If you can stay in the Languedoc – Rousillon area, you will find it very convenient because you will be deep in Cathar country, at the foothills of the Pyrenees, an area where you will find many historic medieval castles and abbeys, thermal spas and grotoes. The market Village of Esperaza seems to be close to so many of these places. About 50 kms. or a short drive, will take you to the medieval walled City of Carcassonne, which was recently refurbished. Nearby you will find vineyards and it is very likely that if they are like other ones in France, you might have a chance to sample their wines. Hot springs abound in the area and did I say spas? – yes, you can treat yourself to some serious pampering after an active day.
RENNES LE CHATEAU, MAGDALA TOWER, VILLA BETHANIA.
Approximately a two hour walk (or a much shorter drive) takes you to the jewel of the area, the hilltop mystery Village of Rennes le Chateau, where father Berenger Sauniere is said to have found a treasure in the chapel, under a stone by the altar. What was that treasure and where is it now? Did it really have anything to do with the Merovingian Dynasty and its direct relation to Jesus’ blood line? Ingenious hoax or not, we will probably never now.
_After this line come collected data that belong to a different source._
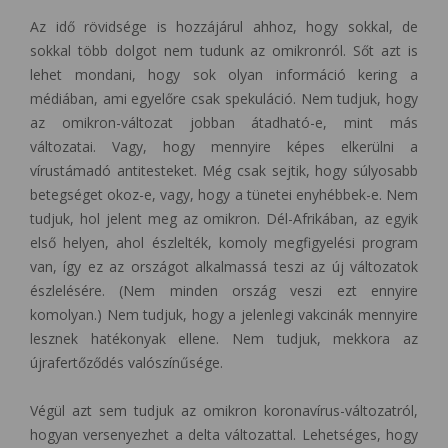
Az idő rövidsége is hozzájárul ahhoz, hogy sokkal, de
sokkal több dolgot nem tudunk az omikronról. Sőt azt is
lehet mondani, hogy sok olyan információ kering a
médiában, ami egyelőre csak spekuláció. Nem tudjuk, hogy
az omikron-változat jobban átadható-e, mint más
változatai. Vagy, hogy mennyire képes elkerülni a
vírustámadó antitesteket. Még csak sejtik, hogy súlyosabb
betegséget okoz-e, vagy, hogy a tünetei enyhébbek-e. Nem
tudjuk, hol jelent meg az omikron. Dél-Afrikában, az egyik
első helyen, ahol észlelték, komoly megfigyelési program
van, így ez az országot alkalmassá teszi az új változatok
észlelésére. (Nem minden ország veszi ezt ennyire
komolyan.) Nem tudjuk, hogy a jelenlegi vakcinák mennyire
lesznek hatékonyak ellene. Nem tudjuk, mekkora az
újrafertőződés valószínűsége.
Végül azt sem tudjuk az omikron koronavírus-változatról,
hogyan versenyezhet a delta változattal. Lehetséges, hogy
Once you are at Rennes Le Chateau, when you visit the chapel you will be greeted by the demonic face of Asmodeus, I understand you see it just as you come into the church. You can also visit the Magdala Tower which father Sauniere had built in honour of Mary Magdalene and enjoy the scenery from the crenels (gaps) and merlons (walls between crenels). Also, be sure to tour the Villa Bethania, a house he wanted to use as a place for retired priests and also where he lived and mysteriously died in. By the way, when he died, he was penniless, so where did all the money for so much building come from? You will be able to visit the cemetery where cure Sauniere is buried.
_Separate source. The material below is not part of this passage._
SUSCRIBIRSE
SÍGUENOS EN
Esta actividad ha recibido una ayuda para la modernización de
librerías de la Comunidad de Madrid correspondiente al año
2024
The Village of Esperaza has everything you will need: great restaurants where you can enjoy delicious local foods and wines, all kinds of stores, a post office, bakeries where you can get your baguettes and lovely, delicious French pastries, (mmh, I can almost taste them). The village even has a two museums: one for dinosaurs and one for hats. You can rent an affordable gite (cottage) by the week. If you have an automobile, you can venture even farther, you can go to Toulouse, Lourdes, Andorra, Puiver Castle, even Barcelona. Rent a bike and take a ride to the Aude river – so close – or walk to the surrounding countryside, beautiful anytime of the year. Don’t forget to bring a basket lunch and snacks and be sure to drink plenty of fluids, I think you will easily find Evian water there. Wish I could go back, soon. Bon voyage et bon appetit mes amies!!!